§ **PASSAGE TO READ**:
___
With state funding for UC declining and budget reductions hitting the system’s campuses, another well of funds is also drying up in the form of donations.
According to a report by the Council for Aid to Education, charitable contributions to universities and colleges diminished by 11.9 percent, down from $31.60 billion to $27.85 billion.
This is the largest decline since 1975 when donations fell by 11.5 percent.
Alumni contributions dropped 18 percent, from $8.7 billion to $7.13 billion despite a 3 percent increase in the number of alumni on record. Endowments also hit a sharp loss of 22.3 percent, which CAE attributed to lackluster investment and the drop off in contributions.
“We knew that this was going to be a bad year,” said Ann E. Kaplan, director of the survey, in an interview with the Associated Press. “Nothing that came out of the numbers surprised me very much.”
Despite this year’s rough economy, universities were still able to gather large sums. Three UCs raised enough money to place in the top 20 institutions with the largest total contributions.
UCLA raised $351.69 million, a drop from $465.65 million. UC San Francisco raised $300.42 million, about $66 million short of 2008. And UC Berkeley netted $255.10 million or $30.25 million less of its previous goal. These losses ranged from a high of 23 percent for UCLA to a low of 10.6 percent for UC Berkeley.
UC Davis fundraising emerged from 2009 in better shape relative to other institutions. According to Cheryl Brown Lohsé, associate vice chancellor of development in an e-mail interview, UC Davis’s total contributions for 2008 to 2009 reached $92.50 million, a decline of $7.4 million or 7.4 percent from the previous year. The amount represented outright and deferred giving. It did not include pledges, which are paid over time.
“We recognize and respect that some of our supporters are experiencing financial challenges,” Lohsé said. “And understand that some will make smaller gifts or perhaps delay their gifts for the time being.”
Lohsé said that currently, philanthropy as a source of funds is more important due to the decline in state revenue. Despite this grim reality, she remains confident and plans to step up her efforts in obtaining fundraising money. Lohsé indicated that the Office of Development is coordinating efforts with volunteers and other elements of the campus to increase outreach and donations.
___
[Data excerpts]
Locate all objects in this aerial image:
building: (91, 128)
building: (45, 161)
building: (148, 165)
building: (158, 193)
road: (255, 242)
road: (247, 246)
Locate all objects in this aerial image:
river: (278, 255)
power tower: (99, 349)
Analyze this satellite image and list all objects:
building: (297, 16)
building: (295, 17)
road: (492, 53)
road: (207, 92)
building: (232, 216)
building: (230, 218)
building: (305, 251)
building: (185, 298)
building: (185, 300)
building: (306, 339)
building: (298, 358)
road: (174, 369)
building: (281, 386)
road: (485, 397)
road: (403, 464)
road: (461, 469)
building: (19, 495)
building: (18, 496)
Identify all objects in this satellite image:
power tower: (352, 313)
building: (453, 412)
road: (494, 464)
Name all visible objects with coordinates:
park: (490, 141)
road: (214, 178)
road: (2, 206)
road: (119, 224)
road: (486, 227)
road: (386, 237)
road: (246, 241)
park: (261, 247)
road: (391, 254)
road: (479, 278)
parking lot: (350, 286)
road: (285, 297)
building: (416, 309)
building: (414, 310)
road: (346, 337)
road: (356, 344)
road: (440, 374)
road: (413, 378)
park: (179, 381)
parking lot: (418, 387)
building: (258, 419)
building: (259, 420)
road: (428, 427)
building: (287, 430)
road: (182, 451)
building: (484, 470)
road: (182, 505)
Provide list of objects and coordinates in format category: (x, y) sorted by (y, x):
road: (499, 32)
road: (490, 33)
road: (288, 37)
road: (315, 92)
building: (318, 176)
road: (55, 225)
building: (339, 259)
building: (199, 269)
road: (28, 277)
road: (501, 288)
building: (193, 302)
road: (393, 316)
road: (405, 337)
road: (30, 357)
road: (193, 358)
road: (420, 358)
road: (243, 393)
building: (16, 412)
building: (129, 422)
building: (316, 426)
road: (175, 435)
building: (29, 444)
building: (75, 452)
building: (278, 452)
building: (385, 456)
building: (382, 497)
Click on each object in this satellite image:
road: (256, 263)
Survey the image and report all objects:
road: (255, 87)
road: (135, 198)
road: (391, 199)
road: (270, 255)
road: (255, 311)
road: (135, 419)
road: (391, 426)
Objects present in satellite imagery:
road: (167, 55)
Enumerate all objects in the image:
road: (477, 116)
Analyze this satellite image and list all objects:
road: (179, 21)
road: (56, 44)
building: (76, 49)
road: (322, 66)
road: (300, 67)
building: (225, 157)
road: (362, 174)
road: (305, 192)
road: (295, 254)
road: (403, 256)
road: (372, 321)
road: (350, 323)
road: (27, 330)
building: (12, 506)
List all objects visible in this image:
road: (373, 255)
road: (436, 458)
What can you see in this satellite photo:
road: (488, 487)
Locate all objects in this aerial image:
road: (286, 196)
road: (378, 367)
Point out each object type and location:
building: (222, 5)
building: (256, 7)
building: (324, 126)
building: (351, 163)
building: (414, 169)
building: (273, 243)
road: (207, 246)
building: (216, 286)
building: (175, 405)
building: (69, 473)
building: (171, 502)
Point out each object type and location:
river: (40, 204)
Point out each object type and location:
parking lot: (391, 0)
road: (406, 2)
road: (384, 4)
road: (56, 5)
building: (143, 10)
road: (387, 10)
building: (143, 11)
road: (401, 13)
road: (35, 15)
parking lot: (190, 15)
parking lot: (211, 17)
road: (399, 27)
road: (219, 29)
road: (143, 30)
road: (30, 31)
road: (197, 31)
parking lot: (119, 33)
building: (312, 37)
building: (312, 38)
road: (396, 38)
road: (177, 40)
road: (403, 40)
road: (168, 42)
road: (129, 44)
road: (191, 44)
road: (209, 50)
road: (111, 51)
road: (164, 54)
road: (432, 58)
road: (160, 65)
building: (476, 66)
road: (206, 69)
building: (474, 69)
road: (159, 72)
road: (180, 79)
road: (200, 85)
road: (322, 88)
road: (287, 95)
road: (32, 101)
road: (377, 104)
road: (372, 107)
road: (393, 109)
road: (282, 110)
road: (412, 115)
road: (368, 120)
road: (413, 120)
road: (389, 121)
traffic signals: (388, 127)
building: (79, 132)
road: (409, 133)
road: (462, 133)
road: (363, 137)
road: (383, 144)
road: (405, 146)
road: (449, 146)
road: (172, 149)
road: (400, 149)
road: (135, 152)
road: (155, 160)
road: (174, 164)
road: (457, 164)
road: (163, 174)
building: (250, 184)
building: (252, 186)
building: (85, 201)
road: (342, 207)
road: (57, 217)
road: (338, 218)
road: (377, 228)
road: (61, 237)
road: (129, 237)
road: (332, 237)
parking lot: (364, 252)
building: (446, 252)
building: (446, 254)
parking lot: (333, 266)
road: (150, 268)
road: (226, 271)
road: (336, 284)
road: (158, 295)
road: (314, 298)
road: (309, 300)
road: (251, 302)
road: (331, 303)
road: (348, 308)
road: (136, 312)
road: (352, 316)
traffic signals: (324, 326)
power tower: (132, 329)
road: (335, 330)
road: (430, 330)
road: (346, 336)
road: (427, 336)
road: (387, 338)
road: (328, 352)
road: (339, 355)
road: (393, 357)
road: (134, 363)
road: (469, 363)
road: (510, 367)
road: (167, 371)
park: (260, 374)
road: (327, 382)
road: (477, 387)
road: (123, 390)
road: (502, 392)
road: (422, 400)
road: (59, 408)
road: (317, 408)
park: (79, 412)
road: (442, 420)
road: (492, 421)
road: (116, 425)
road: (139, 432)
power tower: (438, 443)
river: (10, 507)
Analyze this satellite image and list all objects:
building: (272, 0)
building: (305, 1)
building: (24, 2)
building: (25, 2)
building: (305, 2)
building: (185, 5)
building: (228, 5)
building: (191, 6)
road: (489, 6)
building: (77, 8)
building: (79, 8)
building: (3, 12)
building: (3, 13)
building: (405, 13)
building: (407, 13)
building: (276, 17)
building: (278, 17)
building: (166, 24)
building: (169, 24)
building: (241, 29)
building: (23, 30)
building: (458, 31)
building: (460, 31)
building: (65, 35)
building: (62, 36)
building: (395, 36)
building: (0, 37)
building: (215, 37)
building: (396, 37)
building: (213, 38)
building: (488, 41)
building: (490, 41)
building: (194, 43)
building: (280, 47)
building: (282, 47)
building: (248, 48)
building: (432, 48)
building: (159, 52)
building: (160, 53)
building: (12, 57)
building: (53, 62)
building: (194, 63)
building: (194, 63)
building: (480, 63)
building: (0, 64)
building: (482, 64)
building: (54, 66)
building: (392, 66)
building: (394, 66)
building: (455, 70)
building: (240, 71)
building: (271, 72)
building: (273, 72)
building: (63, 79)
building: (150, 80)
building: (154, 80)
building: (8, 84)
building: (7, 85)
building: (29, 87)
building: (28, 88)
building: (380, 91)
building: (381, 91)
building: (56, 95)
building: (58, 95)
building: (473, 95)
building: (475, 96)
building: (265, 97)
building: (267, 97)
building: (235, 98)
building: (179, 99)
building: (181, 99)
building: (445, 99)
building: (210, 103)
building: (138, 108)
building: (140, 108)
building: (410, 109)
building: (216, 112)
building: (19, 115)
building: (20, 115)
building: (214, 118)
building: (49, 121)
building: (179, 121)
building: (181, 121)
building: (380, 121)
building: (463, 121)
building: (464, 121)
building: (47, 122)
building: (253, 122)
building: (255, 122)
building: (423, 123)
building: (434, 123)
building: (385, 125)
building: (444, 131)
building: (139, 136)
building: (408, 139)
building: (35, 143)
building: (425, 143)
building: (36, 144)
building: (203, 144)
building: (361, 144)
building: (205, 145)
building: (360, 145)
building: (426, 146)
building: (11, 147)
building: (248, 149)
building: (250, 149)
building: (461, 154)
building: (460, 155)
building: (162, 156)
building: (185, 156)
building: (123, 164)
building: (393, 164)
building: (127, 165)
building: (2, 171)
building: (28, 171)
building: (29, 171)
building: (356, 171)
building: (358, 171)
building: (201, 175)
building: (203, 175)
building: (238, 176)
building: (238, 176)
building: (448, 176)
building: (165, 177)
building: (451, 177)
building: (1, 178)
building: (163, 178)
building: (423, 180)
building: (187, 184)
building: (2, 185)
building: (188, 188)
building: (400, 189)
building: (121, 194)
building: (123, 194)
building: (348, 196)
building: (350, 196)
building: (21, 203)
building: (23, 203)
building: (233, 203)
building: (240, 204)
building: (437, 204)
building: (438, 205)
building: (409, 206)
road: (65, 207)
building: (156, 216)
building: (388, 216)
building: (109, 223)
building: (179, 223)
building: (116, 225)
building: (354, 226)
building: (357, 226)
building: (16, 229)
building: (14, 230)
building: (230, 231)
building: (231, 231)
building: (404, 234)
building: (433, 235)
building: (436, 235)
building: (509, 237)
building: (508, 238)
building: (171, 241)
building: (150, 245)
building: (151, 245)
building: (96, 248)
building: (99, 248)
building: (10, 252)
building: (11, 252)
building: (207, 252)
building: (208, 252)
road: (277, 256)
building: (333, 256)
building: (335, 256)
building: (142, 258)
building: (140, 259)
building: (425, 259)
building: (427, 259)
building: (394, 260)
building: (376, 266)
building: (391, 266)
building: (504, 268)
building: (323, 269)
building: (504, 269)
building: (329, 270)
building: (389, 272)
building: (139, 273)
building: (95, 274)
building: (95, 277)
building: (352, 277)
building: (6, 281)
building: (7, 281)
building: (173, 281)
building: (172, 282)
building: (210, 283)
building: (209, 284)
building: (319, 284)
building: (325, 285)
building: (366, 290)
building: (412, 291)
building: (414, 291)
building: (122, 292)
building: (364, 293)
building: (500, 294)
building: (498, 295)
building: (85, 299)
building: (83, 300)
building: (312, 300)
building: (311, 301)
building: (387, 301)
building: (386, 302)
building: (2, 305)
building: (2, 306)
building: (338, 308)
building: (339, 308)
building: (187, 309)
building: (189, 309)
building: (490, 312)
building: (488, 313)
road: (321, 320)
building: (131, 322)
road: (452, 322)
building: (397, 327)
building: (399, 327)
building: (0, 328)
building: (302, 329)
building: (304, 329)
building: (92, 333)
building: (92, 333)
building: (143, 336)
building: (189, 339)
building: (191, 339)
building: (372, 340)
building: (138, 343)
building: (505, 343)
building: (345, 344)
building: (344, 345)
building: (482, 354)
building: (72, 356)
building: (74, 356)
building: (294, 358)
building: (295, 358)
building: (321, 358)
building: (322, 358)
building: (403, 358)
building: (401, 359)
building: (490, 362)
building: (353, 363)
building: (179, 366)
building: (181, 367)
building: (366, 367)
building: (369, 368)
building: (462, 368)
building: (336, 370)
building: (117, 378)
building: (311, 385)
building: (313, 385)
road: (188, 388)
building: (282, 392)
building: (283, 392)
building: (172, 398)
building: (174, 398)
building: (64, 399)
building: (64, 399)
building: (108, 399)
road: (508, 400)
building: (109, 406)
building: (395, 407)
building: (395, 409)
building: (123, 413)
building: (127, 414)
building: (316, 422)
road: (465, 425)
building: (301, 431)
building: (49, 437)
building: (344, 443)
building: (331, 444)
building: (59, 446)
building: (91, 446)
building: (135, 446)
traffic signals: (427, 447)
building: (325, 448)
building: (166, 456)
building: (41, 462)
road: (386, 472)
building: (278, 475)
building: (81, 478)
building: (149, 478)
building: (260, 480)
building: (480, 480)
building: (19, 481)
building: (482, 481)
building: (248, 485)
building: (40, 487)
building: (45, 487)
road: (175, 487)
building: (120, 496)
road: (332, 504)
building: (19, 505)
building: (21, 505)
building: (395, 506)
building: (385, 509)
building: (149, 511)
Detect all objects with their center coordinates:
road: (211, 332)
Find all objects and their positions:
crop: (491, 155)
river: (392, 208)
___
§ **WORK TASK**:
Copy out the section of the article on university donations running from "Alumni contributions dropped" down to "off in contributions.".

§ **RESPONSE TO THE EXERCISE**:
Alumni contributions dropped 18 percent, from $8.7 billion to $7.13 billion despite a 3 percent increase in the number of alumni on record. Endowments also hit a sharp loss of 22.3 percent, which CAE attributed to lackluster investment and the drop off in contributions.